Saved data entries:
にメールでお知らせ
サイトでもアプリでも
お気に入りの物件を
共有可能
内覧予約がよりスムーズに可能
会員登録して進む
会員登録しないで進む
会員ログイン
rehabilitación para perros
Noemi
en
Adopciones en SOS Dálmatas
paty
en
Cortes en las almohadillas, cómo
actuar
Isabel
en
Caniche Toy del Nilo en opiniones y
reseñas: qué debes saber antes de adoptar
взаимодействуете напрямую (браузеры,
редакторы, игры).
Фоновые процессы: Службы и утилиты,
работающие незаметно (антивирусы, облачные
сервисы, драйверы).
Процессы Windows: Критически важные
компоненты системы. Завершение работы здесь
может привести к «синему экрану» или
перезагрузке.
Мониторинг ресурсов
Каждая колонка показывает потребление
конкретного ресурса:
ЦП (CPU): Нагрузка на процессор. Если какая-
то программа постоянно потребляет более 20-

__TASK__.
Set the records above down again, exactly as they read.

__EXERCISE ANSWER__.
にメールでお知らせ
サイトでもアプリでも
お気に入りの物件を
共有可能
内覧予約がよりスムーズに可能
会員登録して進む
会員登録しないで進む
会員ログイン
rehabilitación para perros
Noemi
en
Adopciones en SOS Dálmatas
paty
en
Cortes en las almohadillas, cómo
actuar
Isabel
en
Caniche Toy del Nilo en opiniones y
reseñas: qué debes saber antes de adoptar
взаимодействуете напрямую (браузеры,
редакторы, игры).
Фоновые процессы: Службы и утилиты,
работающие незаметно (антивирусы, облачные
сервисы, драйверы).
Процессы Windows: Критически важные
компоненты системы. Завершение работы здесь
может привести к «синему экрану» или
перезагрузке.
Мониторинг ресурсов
Каждая колонка показывает потребление
конкретного ресурса:
ЦП (CPU): Нагрузка на процессор. Если какая-
то программа постоянно потребляет более 20-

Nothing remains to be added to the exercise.